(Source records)
########

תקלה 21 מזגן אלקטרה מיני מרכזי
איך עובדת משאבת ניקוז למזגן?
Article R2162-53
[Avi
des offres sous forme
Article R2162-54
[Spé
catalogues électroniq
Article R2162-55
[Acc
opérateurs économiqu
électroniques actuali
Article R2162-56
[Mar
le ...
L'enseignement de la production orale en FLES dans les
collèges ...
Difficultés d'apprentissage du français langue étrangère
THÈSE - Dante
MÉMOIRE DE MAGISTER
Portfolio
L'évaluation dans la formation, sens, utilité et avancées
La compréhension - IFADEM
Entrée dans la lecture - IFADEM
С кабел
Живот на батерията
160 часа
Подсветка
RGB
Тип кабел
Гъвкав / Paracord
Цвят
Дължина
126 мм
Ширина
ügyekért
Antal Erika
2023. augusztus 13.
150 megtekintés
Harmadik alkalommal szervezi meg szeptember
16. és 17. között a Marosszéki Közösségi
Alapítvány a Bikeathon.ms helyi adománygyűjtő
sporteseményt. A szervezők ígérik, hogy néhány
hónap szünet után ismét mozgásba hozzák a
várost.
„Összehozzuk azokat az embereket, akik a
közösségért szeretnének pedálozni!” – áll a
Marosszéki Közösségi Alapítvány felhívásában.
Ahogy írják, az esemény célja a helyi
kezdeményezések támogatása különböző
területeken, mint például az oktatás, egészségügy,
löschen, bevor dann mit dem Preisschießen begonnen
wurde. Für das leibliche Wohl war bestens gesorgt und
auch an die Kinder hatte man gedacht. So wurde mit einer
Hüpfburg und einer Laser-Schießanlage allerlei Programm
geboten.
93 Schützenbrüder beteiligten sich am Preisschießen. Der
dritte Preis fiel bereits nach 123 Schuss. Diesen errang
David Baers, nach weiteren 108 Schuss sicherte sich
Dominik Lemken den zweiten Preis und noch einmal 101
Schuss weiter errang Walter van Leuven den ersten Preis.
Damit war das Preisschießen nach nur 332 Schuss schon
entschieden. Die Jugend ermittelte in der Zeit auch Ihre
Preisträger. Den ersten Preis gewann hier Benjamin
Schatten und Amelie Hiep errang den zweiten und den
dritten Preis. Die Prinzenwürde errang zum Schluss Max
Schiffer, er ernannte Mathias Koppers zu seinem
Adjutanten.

########

▶ **YOUR OBJECTIVE**: Rewrite the records from their first line through the line containing "dritte Preis fiel", putting "Vogelschießen" wherever "Preisschießen" appears and leaving everything else unchanged.

▶ **SOLUTION FOR THIS EXERCISE**:
תקלה 21 מזגן אלקטרה מיני מרכזי
איך עובדת משאבת ניקוז למזגן?
Article R2162-53
[Avi
des offres sous forme
Article R2162-54
[Spé
catalogues électroniq
Article R2162-55
[Acc
opérateurs économiqu
électroniques actuali
Article R2162-56
[Mar
le ...
L'enseignement de la production orale en FLES dans les
collèges ...
Difficultés d'apprentissage du français langue étrangère
THÈSE - Dante
MÉMOIRE DE MAGISTER
Portfolio
L'évaluation dans la formation, sens, utilité et avancées
La compréhension - IFADEM
Entrée dans la lecture - IFADEM
С кабел
Живот на батерията
160 часа
Подсветка
RGB
Тип кабел
Гъвкав / Paracord
Цвят
Дължина
126 мм
Ширина
ügyekért
Antal Erika
2023. augusztus 13.
150 megtekintés
Harmadik alkalommal szervezi meg szeptember
16. és 17. között a Marosszéki Közösségi
Alapítvány a Bikeathon.ms helyi adománygyűjtő
sporteseményt. A szervezők ígérik, hogy néhány
hónap szünet után ismét mozgásba hozzák a
várost.
„Összehozzuk azokat az embereket, akik a
közösségért szeretnének pedálozni!” – áll a
Marosszéki Közösségi Alapítvány felhívásában.
Ahogy írják, az esemény célja a helyi
kezdeményezések támogatása különböző
területeken, mint például az oktatás, egészségügy,
löschen, bevor dann mit dem Vogelschießen begonnen
wurde. Für das leibliche Wohl war bestens gesorgt und
auch an die Kinder hatte man gedacht. So wurde mit einer
Hüpfburg und einer Laser-Schießanlage allerlei Programm
geboten.
93 Schützenbrüder beteiligten sich am Vogelschießen. Der
dritte Preis fiel bereits nach 123 Schuss. Diesen errang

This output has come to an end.